L’altra differenza che appare tra le sette monete fuse e le cinque coniate di Lucera, consiste in questo, che nel pentobolo una delle ruote ha ceduto il luogo ad una testa di Minerva, la ruota rimastavi s’è fornita di otto raggi, in luogo de’ quattro primitivi. Il tetrobolo ha sostituita la testa d’Ercole al fulmine, e alla clava ha aggiunta la faretra e l’arco. Il triobolo ov’era l’astro, ha la testa di Nettuno e sotto al delfino porta scolpito un tridente: il diobolo ha la testa di Venere nel luogo dell’astragalo ch’era pure un simbolo di Venere: la conchiglia è rimasta qual era. Finalmente alla spiga dell’obolo vedesi sostituita una testa d’Apollo, il quale ritiene nel rovescio la sua rana senza mutazione né aggiunte.

L’arte de’ luceresi in tutte tre le epoche della loro moneta non si leva al di sopra d’una discreta mediocrità. I caratteri che adoperano per la loro lingua sono quelli de’ popoli cistiberini, da cui son nati al modo medesimo de piceni e de’ vestini.

Nel metter termine a questi preliminari, co’ quali non intendiamo che ad appianar la via ad un più serio e lungo trattato su la scienza dell’aes grave, avvisiamo gli studiosi che il fautore amorevolissimo di questi nostri studj Barone d’Ailly tra le altre buone cose recateci nel sua ritorno dal viaggio di Napoli e Sicilia, ci ha donato il quadrante dal delfino [p. 117 modifica]raddoppiato del n. 3. Tavola III. Incerte. In questo nuovo e ben conservato esemplare leggesi tutto intero il monogramma v E, laddove nell’antico non vi sapevam riconoscere se non una delle due linee del v. Abbiamo qui quasi intera una serie decimale di monete onciali coniate con questo medesimo monogramma. Su di essa ci sono necessarj ulteriori studj e confronti, per ben discorrerne a miglior tempo. Tant’è maggiore questa necessita di studiare e confrontare, quanto che dalla medesima mano riceviam ora un’oncia coll’imagine de’ due dioscuri rappresentata nel modo medesimo del sestante de’ volsci. Da queste due monete effigiate secondo il costume latino e volsco può congetturarsi l’esistenza d’altre serie dalle latine e volsche non dissomiglianti.
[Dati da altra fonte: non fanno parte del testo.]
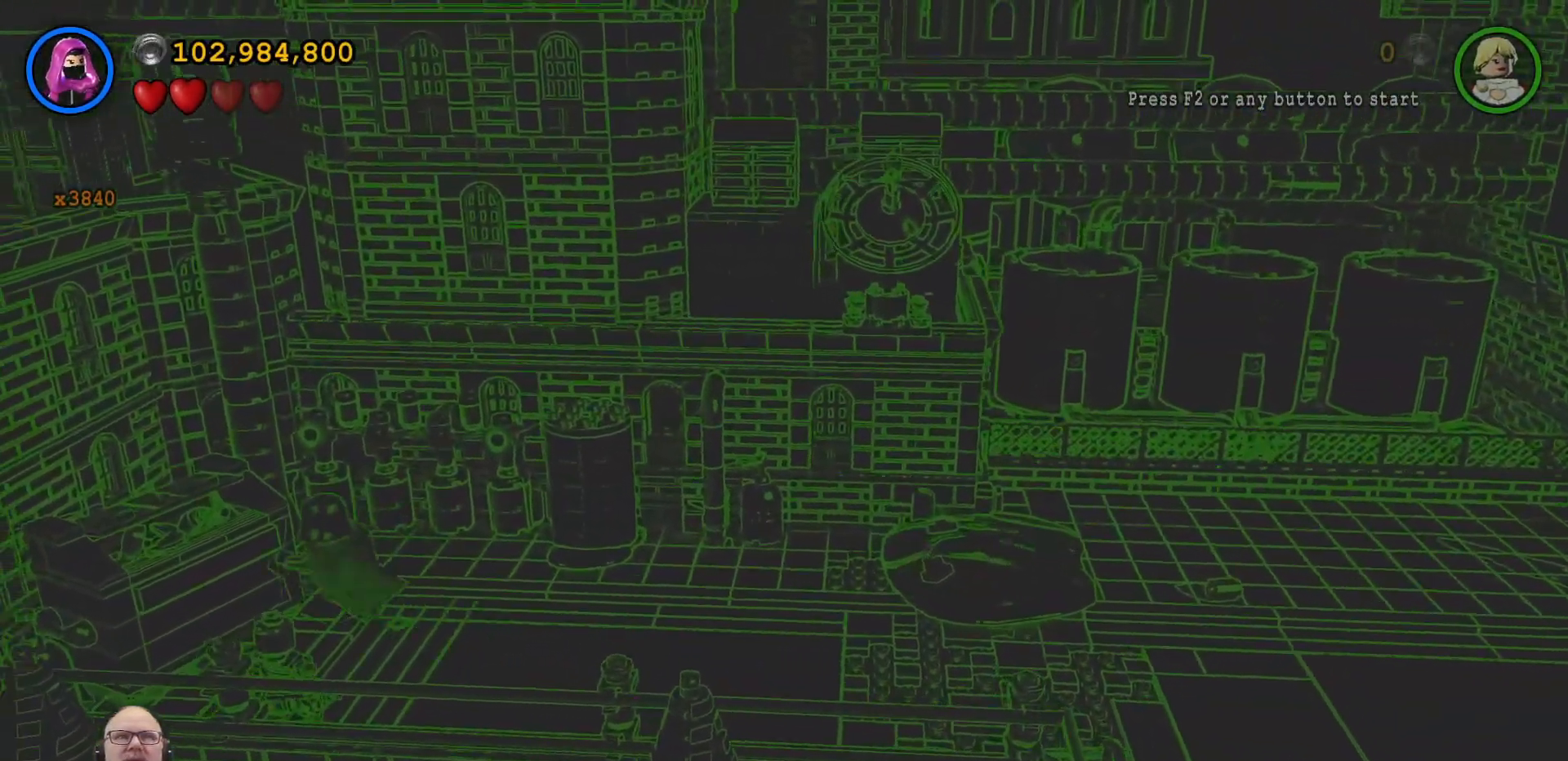
Gameplay with a controller (Xbox layout); each line is a JSON object with the inputs held at the frame after it (dt_ms = milliseconds from this image to that frame). "events" lists button and stick changes between this image and that frame as [ms after this image, input, new state], when the widget could be followed in between. Not read: L3 R3 Y.
{"dt_ms": 500, "buttons": [], "left_stick": "center", "right_stick": "center", "events": [[100, "X", "up"], [167, "left_stick", "down-left"], [233, "X", "down"], [267, "left_stick", "center"], [300, "X", "up"], [367, "X", "down"], [467, "X", "up"]]}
Quando descrivevamo l’oncia del n. 6. Tavola III. Incerte, dichiaravamo di non saper dicifrare quel monogramma che vedesi ripetuto sotto e sopra il grano d’orzo. Con qualche sforzo, vano forse interamente, abbiam creduto di riconoscervi dipoi la prima sillaba della voce ΑΝΞΑΝΩΝ. Che con questa greca epigrafe v’esista una serie d’aes grave italico, pare debba tenersi per certo, ora che è certa in Napoli l’esistenza dell’asse presso quel nobilissimo numismatico che è il padrone eziandio dell’altro asse, il quale testé sospettavamo poter essere quello della prima officina lucerese. A chi conosce la prima storia delle città maritime dell’Italia meridionale non parrà certamente un paradosso, che tra Atri e Lucera, le quali usano latini caratteri, i frentani di Lanciano adoperino caratteri greci.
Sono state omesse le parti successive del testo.